I am intimately familiar with JULIA_CPU_TARGET; it's part of configuring PackageCompiler and I had to spend a fair amount of time figuring it out. Mine is [0]. It's not related to what I was discussing there. I am looking for Julia to operate a package manager service like R's CRAN/Posit PPM or Python's PyPI/Conda that distributes compiled binaries for supported platforms. JuliaHub only distributes source code.

[0] generic;skylake-avx512,clone_all;cascadelake,clone_all;icelake-server,clone_all;sapphirerapids,clone_all;znver4,clone_all;znver2,clone_all

My point is if you set JULIA_CPU_TARGET during the docker build process, you will get relocatable binaries that are multi-versioned and will work on other micro-architecture? It's not just for PackageCompiler, but also for Julia's native code cache.
It worked! I was able to drop the Windows install on a standard GitHub Actions worker from 1 hour to 27 minutes. Here's what worked:

    ARG JULIA_CPU_TARGET="generic;skylake-avx512,clone_all;cascadelake,clone_all;icelake-server,clone_all;sapphirerapids,clone_all;znver4,clone_all;znver2,clone_all"
    ARG JULIA_PROJECT=[...]
    ENV JULIA_PROJECT=[...]
    RUN julia -e "using Pkg; Pkg.activate(\"[...]\"); Pkg.instantiate(); Pkg.precompile();"
What I got wrong the first time: I failed to actually export JULIA_CPU_TARGET so it would take effect in the "Pkg.precompile()" command. In reality, I hadn't correctly tested with that environment variable set at all. I was only correctly setting it when running PackageCompiler.

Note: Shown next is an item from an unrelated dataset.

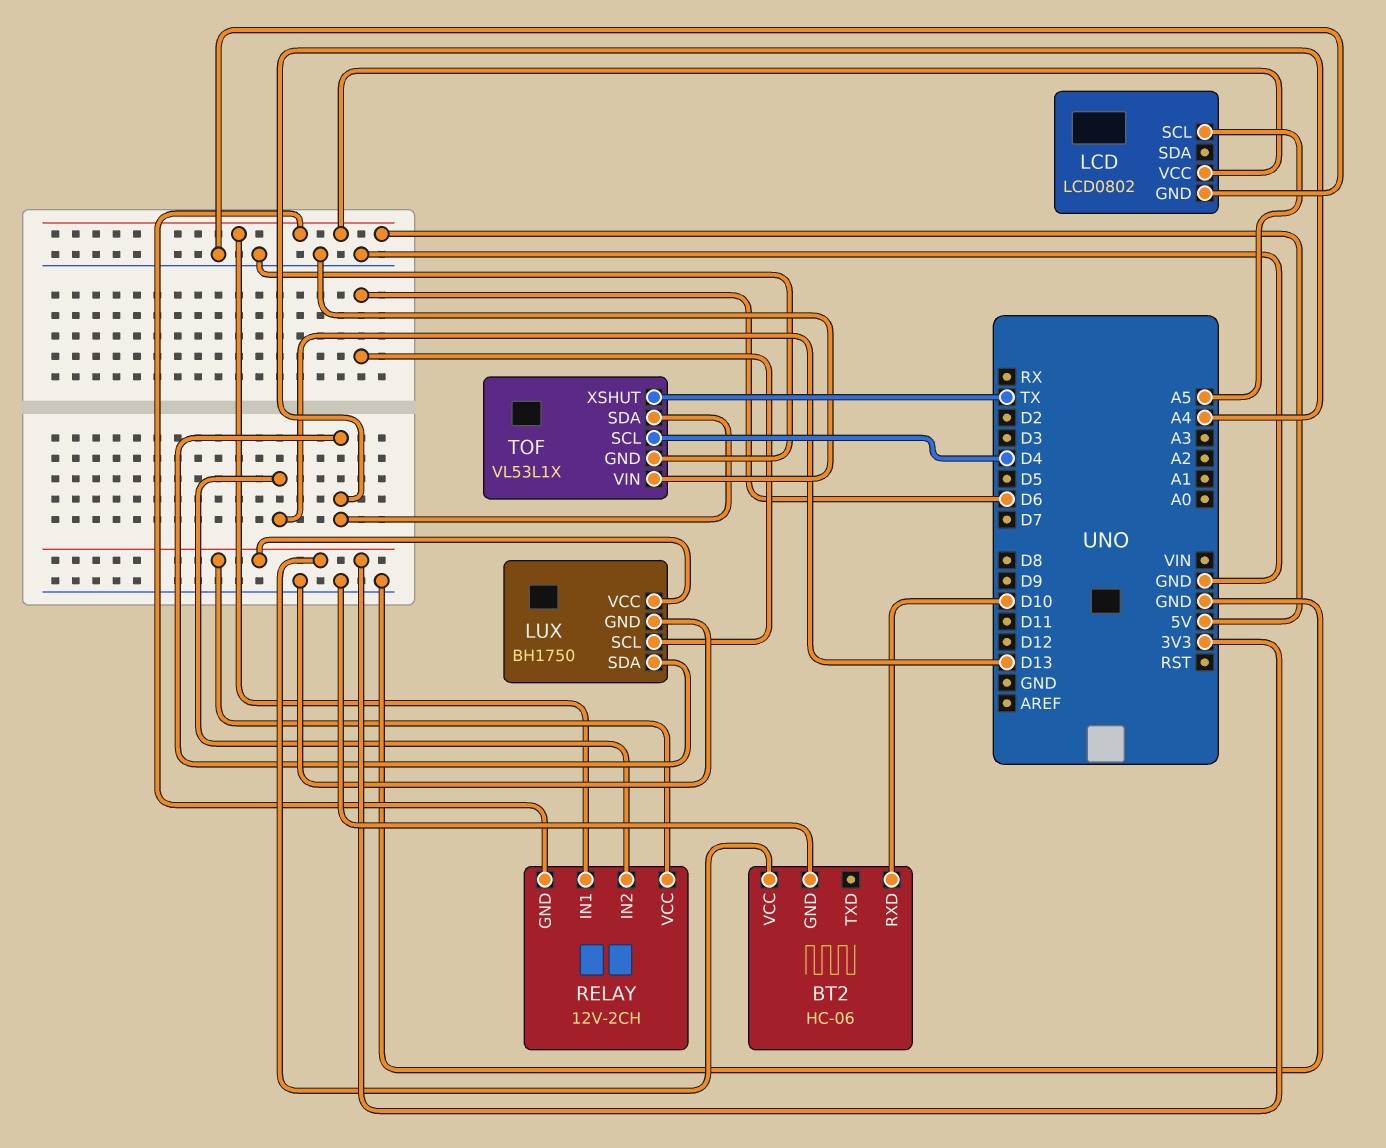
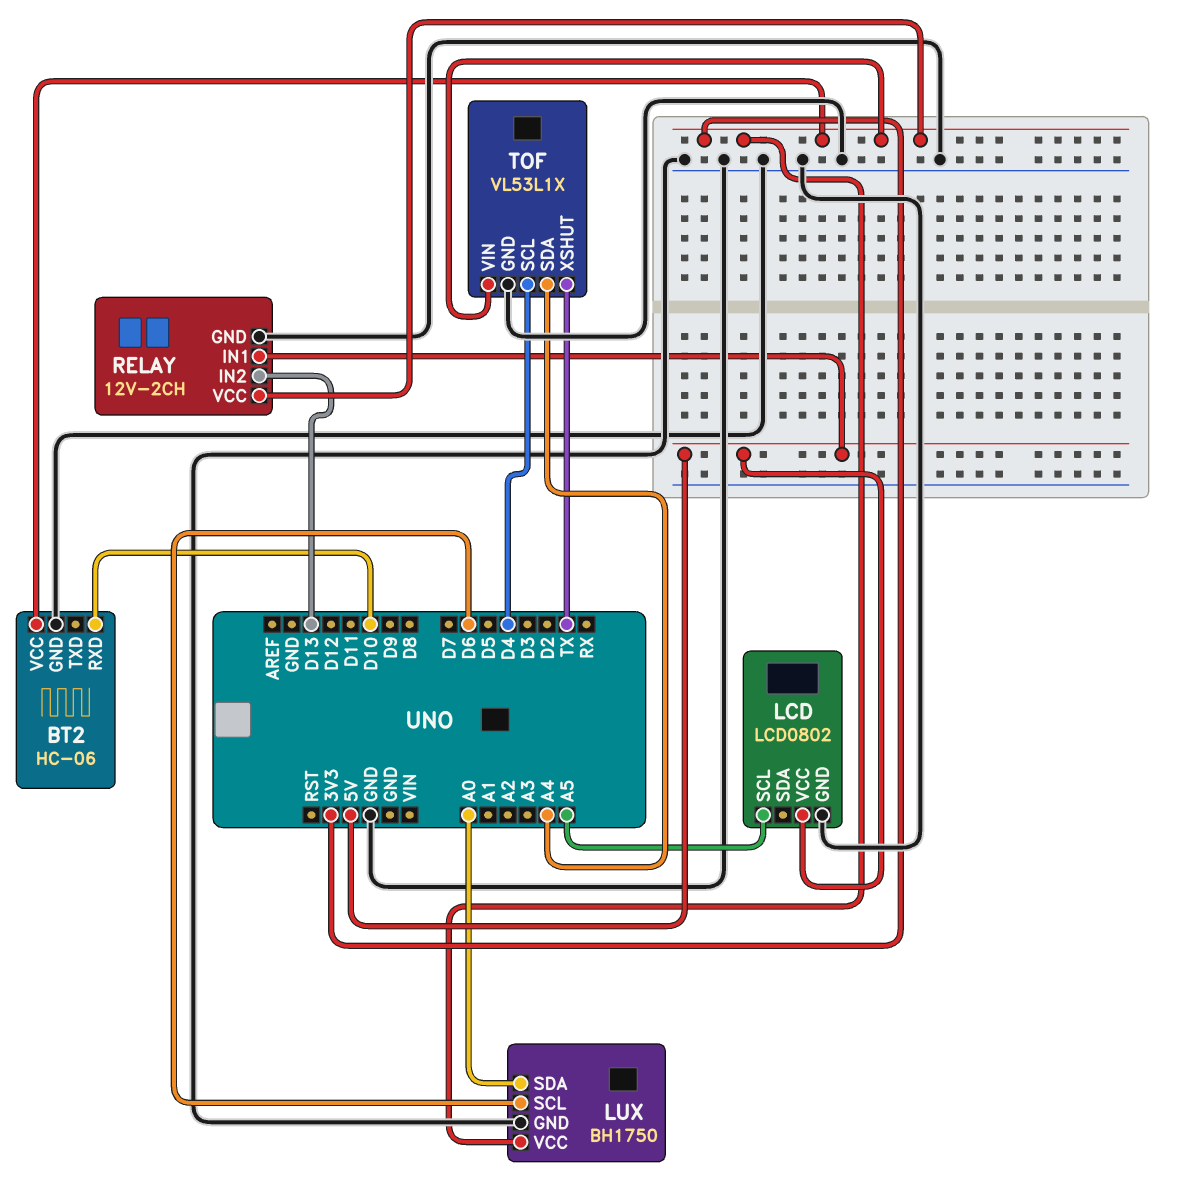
LUX pin SDA: A4 -> A0
RELAY pin GND: 5V -> GND
TOF pin VIN: GND -> 3V3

Thank you so much for this! It's too late for me to edit my original post, but cutting the install time in half is a major win for me. Now it only needs to precompile, not also compile a sysimage.

... Actually, this only worked for Linux. My Windows container is back to precompiling every time, again, and Windows was the slow one that I wanted to fix in the first place. I had to revert this. Back to the drawing board. I wish Julia would print some diagnostics about why it decided to precompile again.
I think I finally nailed it? I needed to update JULIA_DEPOT_PATH since I was relocating the cache files. I knew that and was already doing it, but I didn't do it right: I needed a trailing semicolon so it would have an empty entry at the end! The documentation talks about this but I didn't understand it at the time: https://docs.julialang.org/en/v1/manual/environment-variable...
That was the very first thing I tried, and I couldn't get it to work, but I'm sure I am doing something wrong. Everything seemed great at build time, and then it just precompiles again at runtime, without anything saying why it decided to do that. I'll give it another shot if you say it should be working. The PackageCompiler step is the longest part; if that can be removed, it'll make a big difference. I'd rather be wrong and have this working than the other way around :) I'll report back with what I find.
> It took me days to get that build to work; doing this compilation once in CI so you don't have to do it on every machine is trickier than it sounds in Julia

You may be interested in looking into AppBundler. Apart from the full application packaging it also offers ability to make Julia image bundles. While offering sysimage compilation option it also enables to bundle an application via compiled pkgimages which requires less RAM and is much faster to compile.